My interpretation is that Microsoft sales growth is too slow to interest investors. In the last five years, Microsoft sales have risen at a 9.5% annual rate — far below the applications software industry growth of 14.1%. And that industry average is way below the far more compelling comparable growth rate for Apple (NASDAQ:AAPL) — 36.2% that has contributed to Apple’s 41.2% 10-year average annual stock price appreciation.

Microsoft generates plenty of cash thanks to its dominance of PC operating systems and office applications. Alas, the world is moving away from PCs and into wireless devices and social networks. And as Einhorn told the Sohn conference, Ballmer has “allowed competitors to beat Microsoft in huge areas, including search, mobile-communications software [its market share there has tumbled from 6.8% to 3.6% in the last year], tablet computing and social networking. Even worse, his response to these failures has been to pour tremendous resources into efforts to develop his way out of these holes.”

Yet Microsoft’s recent profit performance hasn’t been all that bad. In its third quarter ending April, revenue was up 13% to $16.43 billion — 1.4% above estimates — while operating income climbed 10% to $5.71 billion as net income spiked 31% to $5.2 billion. And its earnings beat Wall Street estimates.

This overall performance masked variations among the divisions. Microsoft’s online service lost money and its Windows unit suffered a 7% sales decline on weak PC demand. But its gaming division enjoyed a 60% revenue pop on the sale of 2.4 million Kinect game controllers. Its office software division enjoyed a 21% sales increase; and its server and tools division saw an 11% sales boost.

To Ballmer’s credit, the gaming division is one area where Microsoft’s investment in new businesses has paid off. I’d advise Microsoft’s board to spin that off because the rest of Microsoft’s moribund businesses are masking its exciting growth prospects.

But for the time being, investors don’t have that choice. So should you go with Einhorn on Microsoft? To think about that, we can look at its price-to-earnings-to-growth (PEG) ratio — a way to determine whether the value that the market assigns a stock is justified by the rate at which it expects the company’s earnings to grow. I think a PEG of 1.0 is a fair price, and anything below that is a bargain.
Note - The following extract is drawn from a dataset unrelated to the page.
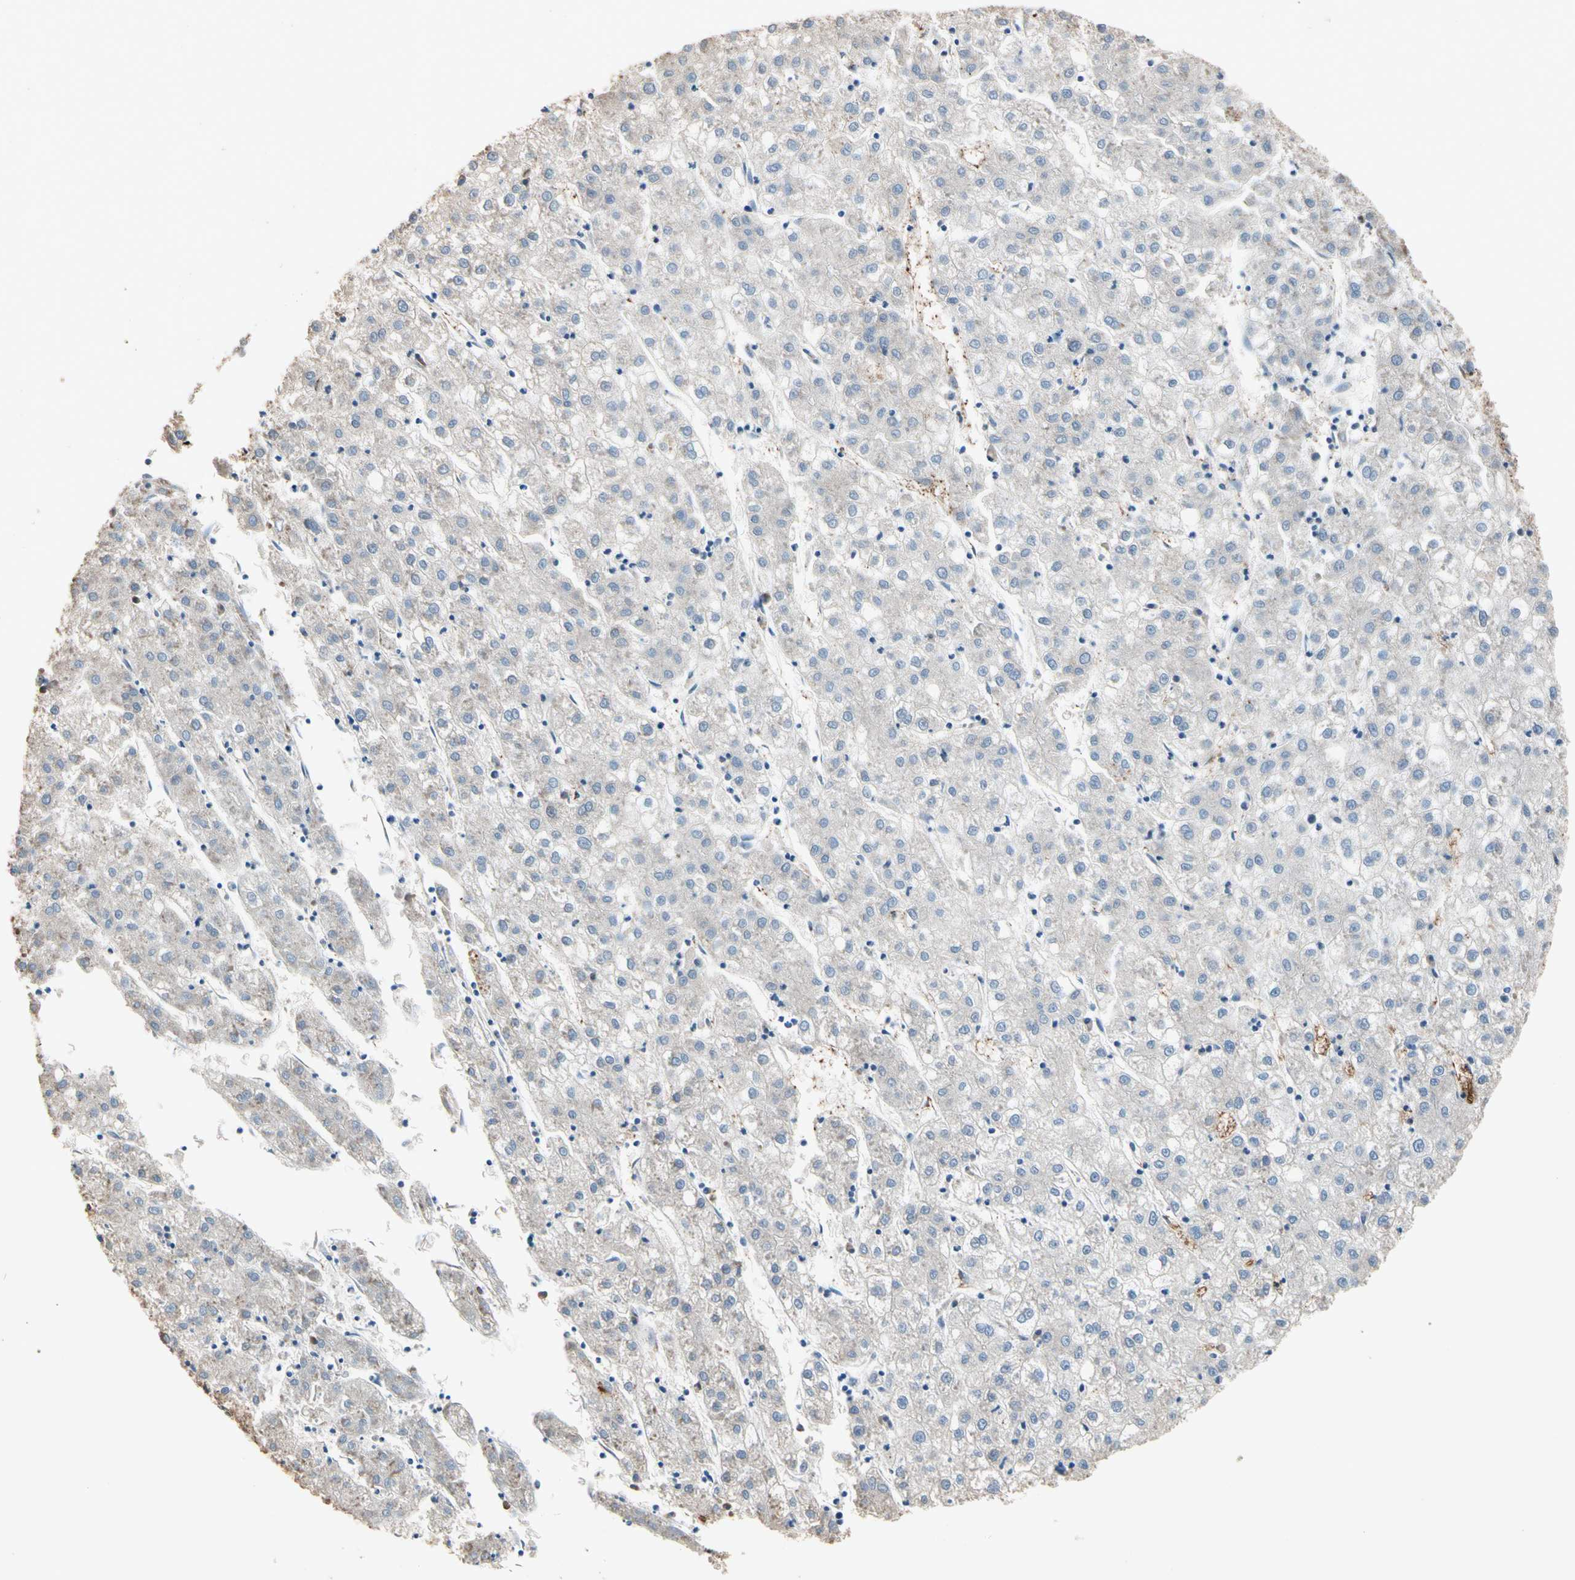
{"staining": {"intensity": "negative", "quantity": "none", "location": "none"}, "tissue": "liver cancer", "cell_type": "Tumor cells", "image_type": "cancer", "snomed": [{"axis": "morphology", "description": "Carcinoma, Hepatocellular, NOS"}, {"axis": "topography", "description": "Liver"}], "caption": "Tumor cells are negative for brown protein staining in liver hepatocellular carcinoma. (DAB immunohistochemistry visualized using brightfield microscopy, high magnification).", "gene": "RIOK2", "patient": {"sex": "male", "age": 72}}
Microsoft trades at a low PEG of 1.35. Its P/E is 9.6 on earnings forecast to grow 7.1% to $1.76 in 2012. This stock is not overvalued but at that PEG ratio, it does not offer anything to get excited about – unless a 2.65% dividend yield makes your day.

If Microsoft’s board could spin off its gaming division and put Ballmer in charge — then let Steve Jobs run the rest of Microsoft, this stock would look exciting. But that will never happen — for all the media attention that Einhorn plug received, Microsoft is likely to remain dead money.

Peter Cohan has no financial interest in the securities mentioned.